* What you have to do
Could you copy out the passage of the piece on Satya Nadella's remarks about women and raises, starting at "When I read" and ending at "very good girls."?

* Excerpted text
====
When I read about Microsoft C.E.O. Satya Nadella’s comments last week about women in high-tech asking for raises I nearly choked on my Geritol. According to him, women shouldn’t be asking for raises. Instead, they should simply trust in the system that there’s more coming their way. I’m so apoplectic I can hardly articulate a response. If I learned nothing else during my forty years in the corporate world it’s that no one is going to walk down the hall and pat you on the head for being a good girl and back it up with a nice raise. If Nadella had his way, women would toil silently and blissfully alongside men doing the same work while watching the men reap the benefits while the women wait for a few crumbs to be thrown in their direction, if they’re very good girls.

If I had taken his advice I would have spent my entire career on a reception desk, making a subsistence salary while probably simultaneously running the entire office, directing sales, handling P.R., keeping the company solvent, setting corporate policy and generally doing the work of three or four people. I’ve watched mediocre, poorly qualified men rise to the top simply because they were great self-promoters while brilliant, hard-working women are passed over. You know what I’m talking about don’t you Boomer Broads. We’ve all witnessed the subtle discrimination over the years and while the business world has improved, Nadella’s comments demonstrate there is still an underlying layer of prejudice. Not all CEOs think like he does but these dinosaurs still do exist.
====
* Data lines
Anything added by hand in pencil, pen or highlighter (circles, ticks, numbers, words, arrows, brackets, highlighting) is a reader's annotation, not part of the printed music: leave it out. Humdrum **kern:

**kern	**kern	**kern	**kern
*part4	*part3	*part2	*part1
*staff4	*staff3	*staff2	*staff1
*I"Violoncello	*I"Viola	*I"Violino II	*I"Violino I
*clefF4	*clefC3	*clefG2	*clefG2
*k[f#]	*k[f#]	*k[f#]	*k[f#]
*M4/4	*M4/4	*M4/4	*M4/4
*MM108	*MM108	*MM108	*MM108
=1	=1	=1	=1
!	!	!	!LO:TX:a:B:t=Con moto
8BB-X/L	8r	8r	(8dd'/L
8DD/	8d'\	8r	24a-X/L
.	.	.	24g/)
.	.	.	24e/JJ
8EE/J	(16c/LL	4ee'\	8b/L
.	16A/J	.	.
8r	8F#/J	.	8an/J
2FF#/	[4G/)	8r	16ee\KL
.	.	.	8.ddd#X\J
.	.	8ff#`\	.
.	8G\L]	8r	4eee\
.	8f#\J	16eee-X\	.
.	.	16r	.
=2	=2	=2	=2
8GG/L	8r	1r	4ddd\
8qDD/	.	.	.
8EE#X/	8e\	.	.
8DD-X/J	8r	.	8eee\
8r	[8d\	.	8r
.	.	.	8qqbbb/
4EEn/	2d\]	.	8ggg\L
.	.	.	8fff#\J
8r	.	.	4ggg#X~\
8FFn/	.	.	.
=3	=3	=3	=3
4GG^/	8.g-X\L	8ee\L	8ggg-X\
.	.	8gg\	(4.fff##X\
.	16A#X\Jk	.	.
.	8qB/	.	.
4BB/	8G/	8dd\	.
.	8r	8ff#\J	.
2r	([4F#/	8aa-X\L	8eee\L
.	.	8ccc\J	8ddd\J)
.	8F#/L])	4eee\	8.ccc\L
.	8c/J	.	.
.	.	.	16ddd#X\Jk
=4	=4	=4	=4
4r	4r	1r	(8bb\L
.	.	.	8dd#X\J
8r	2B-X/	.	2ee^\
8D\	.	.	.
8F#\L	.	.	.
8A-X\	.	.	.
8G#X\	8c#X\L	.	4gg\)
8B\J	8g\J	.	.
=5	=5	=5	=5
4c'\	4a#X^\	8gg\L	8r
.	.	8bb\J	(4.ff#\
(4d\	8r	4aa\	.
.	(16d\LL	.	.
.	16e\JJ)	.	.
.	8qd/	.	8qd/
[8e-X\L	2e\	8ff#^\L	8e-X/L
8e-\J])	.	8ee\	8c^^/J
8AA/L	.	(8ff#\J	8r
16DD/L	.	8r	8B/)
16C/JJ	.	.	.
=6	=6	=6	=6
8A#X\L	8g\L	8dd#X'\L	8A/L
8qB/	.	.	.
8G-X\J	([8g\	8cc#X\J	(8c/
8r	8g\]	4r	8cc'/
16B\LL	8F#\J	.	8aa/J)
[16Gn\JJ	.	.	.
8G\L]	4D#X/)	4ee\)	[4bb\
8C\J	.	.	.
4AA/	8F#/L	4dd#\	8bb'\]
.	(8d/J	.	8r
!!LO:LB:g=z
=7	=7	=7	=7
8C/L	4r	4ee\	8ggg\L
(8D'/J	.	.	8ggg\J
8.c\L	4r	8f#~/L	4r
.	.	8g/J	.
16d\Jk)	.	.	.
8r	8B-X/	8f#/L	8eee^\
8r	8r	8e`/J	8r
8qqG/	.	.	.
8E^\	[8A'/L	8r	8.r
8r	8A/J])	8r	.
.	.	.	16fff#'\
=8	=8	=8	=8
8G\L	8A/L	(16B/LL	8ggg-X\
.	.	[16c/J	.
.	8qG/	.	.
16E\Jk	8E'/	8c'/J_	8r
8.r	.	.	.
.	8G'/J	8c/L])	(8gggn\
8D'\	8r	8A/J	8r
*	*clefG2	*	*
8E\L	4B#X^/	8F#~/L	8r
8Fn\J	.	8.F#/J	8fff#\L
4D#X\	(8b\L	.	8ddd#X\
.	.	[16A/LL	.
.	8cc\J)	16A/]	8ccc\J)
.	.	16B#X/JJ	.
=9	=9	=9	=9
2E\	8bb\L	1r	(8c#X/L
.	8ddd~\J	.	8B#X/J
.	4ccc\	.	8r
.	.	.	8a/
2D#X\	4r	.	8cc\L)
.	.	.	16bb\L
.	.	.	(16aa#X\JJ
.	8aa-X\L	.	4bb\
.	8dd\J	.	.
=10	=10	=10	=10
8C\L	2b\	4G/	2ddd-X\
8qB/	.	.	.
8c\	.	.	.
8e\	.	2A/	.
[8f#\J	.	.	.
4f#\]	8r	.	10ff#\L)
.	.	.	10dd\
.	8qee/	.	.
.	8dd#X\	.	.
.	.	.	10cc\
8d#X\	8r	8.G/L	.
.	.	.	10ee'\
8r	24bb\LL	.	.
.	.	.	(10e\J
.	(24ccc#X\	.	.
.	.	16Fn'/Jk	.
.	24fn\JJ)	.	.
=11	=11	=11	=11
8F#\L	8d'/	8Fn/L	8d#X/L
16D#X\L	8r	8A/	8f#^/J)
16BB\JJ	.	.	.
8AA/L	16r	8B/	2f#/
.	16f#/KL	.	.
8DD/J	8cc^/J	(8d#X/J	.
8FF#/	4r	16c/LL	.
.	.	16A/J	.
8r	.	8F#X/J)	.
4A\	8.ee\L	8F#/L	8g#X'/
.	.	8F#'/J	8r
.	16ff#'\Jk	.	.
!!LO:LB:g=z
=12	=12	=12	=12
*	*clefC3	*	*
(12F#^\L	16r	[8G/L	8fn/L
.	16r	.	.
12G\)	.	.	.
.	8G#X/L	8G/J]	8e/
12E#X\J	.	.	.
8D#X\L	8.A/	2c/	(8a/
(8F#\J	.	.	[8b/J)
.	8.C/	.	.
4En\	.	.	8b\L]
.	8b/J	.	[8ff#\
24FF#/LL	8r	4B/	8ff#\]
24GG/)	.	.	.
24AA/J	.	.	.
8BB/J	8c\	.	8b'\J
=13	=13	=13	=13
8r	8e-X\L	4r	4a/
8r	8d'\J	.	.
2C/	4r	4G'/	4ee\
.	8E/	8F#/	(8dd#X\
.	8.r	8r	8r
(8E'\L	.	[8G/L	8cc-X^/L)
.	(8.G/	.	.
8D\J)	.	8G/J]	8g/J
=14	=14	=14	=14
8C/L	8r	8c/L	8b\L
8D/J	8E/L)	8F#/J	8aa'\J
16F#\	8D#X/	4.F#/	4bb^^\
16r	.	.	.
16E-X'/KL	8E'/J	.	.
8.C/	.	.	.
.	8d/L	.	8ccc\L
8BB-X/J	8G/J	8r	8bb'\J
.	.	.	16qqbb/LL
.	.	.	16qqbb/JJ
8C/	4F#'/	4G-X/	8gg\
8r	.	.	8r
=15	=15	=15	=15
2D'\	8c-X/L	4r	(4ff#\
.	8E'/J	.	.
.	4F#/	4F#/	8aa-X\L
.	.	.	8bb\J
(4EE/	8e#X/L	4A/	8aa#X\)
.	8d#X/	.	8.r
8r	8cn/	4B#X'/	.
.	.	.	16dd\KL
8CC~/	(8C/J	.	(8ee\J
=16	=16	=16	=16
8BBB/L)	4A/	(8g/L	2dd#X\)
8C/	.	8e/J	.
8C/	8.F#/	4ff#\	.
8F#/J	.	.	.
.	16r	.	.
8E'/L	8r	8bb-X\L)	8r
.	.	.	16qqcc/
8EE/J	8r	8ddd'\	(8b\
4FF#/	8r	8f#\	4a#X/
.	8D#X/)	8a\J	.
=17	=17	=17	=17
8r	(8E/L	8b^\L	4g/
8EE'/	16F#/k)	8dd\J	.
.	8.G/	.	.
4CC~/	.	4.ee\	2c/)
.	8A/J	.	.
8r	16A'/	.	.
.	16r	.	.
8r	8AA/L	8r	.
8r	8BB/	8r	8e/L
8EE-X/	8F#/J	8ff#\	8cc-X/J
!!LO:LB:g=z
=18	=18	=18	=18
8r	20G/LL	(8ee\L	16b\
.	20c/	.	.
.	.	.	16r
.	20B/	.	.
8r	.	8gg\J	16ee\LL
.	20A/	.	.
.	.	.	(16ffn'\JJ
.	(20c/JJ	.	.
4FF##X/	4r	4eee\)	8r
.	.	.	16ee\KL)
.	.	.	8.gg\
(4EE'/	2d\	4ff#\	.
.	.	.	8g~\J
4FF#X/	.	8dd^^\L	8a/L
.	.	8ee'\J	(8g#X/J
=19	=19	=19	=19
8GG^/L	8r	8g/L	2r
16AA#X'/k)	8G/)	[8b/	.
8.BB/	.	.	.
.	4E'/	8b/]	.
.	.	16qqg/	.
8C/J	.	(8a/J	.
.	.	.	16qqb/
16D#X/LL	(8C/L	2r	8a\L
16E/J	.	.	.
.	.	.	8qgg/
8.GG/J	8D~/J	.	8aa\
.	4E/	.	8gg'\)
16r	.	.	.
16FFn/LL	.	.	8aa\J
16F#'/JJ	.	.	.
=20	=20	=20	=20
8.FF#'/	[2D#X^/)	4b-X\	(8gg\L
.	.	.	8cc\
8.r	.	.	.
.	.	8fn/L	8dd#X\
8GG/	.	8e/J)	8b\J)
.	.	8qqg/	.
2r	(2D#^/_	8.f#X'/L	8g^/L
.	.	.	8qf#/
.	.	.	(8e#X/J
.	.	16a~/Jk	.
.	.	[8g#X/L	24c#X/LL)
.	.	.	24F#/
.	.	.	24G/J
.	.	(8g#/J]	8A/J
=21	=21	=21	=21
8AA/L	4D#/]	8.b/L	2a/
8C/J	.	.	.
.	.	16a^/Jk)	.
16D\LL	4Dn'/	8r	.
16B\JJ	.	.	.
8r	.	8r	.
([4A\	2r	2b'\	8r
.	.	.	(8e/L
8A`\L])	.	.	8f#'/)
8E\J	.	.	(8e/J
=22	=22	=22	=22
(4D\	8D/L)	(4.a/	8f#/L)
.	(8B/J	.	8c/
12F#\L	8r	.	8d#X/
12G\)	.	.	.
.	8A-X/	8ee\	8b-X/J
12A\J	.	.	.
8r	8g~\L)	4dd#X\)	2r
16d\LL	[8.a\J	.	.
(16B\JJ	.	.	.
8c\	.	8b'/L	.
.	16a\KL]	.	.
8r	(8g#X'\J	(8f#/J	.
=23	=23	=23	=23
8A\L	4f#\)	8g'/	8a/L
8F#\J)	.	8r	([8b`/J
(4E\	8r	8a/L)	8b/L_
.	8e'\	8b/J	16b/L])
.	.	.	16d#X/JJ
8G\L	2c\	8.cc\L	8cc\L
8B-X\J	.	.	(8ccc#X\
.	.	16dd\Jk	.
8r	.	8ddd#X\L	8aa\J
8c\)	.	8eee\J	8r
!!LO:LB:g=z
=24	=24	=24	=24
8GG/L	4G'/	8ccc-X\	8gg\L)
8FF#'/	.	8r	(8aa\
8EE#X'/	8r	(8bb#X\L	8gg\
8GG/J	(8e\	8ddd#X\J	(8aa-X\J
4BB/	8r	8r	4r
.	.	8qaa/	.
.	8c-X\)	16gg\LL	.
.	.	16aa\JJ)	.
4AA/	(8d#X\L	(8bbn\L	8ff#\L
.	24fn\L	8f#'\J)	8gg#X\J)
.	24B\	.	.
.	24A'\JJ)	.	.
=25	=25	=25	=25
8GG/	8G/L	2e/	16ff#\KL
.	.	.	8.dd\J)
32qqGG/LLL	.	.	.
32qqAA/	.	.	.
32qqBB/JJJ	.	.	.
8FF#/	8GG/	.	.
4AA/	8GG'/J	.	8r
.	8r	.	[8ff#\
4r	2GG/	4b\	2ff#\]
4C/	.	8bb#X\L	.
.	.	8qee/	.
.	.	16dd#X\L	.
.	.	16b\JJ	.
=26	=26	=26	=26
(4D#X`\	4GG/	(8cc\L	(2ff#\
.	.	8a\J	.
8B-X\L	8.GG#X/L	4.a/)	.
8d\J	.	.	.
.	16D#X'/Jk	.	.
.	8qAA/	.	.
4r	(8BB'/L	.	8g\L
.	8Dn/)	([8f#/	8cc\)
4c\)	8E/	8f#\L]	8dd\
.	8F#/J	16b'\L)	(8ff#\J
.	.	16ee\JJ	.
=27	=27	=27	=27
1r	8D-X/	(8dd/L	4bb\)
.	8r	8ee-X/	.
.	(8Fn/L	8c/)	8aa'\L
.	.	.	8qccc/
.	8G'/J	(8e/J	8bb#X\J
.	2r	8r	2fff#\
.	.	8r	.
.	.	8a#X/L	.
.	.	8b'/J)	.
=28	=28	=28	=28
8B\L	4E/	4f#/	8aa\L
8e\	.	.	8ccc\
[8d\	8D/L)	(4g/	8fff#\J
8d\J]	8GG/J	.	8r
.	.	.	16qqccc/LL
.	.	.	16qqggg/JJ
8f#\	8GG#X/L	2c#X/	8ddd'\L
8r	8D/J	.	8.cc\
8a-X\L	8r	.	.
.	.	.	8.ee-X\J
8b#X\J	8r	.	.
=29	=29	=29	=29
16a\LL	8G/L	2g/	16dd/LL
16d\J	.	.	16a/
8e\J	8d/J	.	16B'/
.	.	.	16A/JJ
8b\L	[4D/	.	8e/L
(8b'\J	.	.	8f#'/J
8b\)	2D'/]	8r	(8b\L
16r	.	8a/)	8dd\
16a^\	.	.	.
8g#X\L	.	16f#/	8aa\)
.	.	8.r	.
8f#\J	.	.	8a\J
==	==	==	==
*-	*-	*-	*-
====
* The output
When I read about Microsoft C.E.O. Satya Nadella’s comments last week about women in high-tech asking for raises I nearly choked on my Geritol. According to him, women shouldn’t be asking for raises. Instead, they should simply trust in the system that there’s more coming their way. I’m so apoplectic I can hardly articulate a response. If I learned nothing else during my forty years in the corporate world it’s that no one is going to walk down the hall and pat you on the head for being a good girl and back it up with a nice raise. If Nadella had his way, women would toil silently and blissfully alongside men doing the same work while watching the men reap the benefits while the women wait for a few crumbs to be thrown in their direction, if they’re very good girls.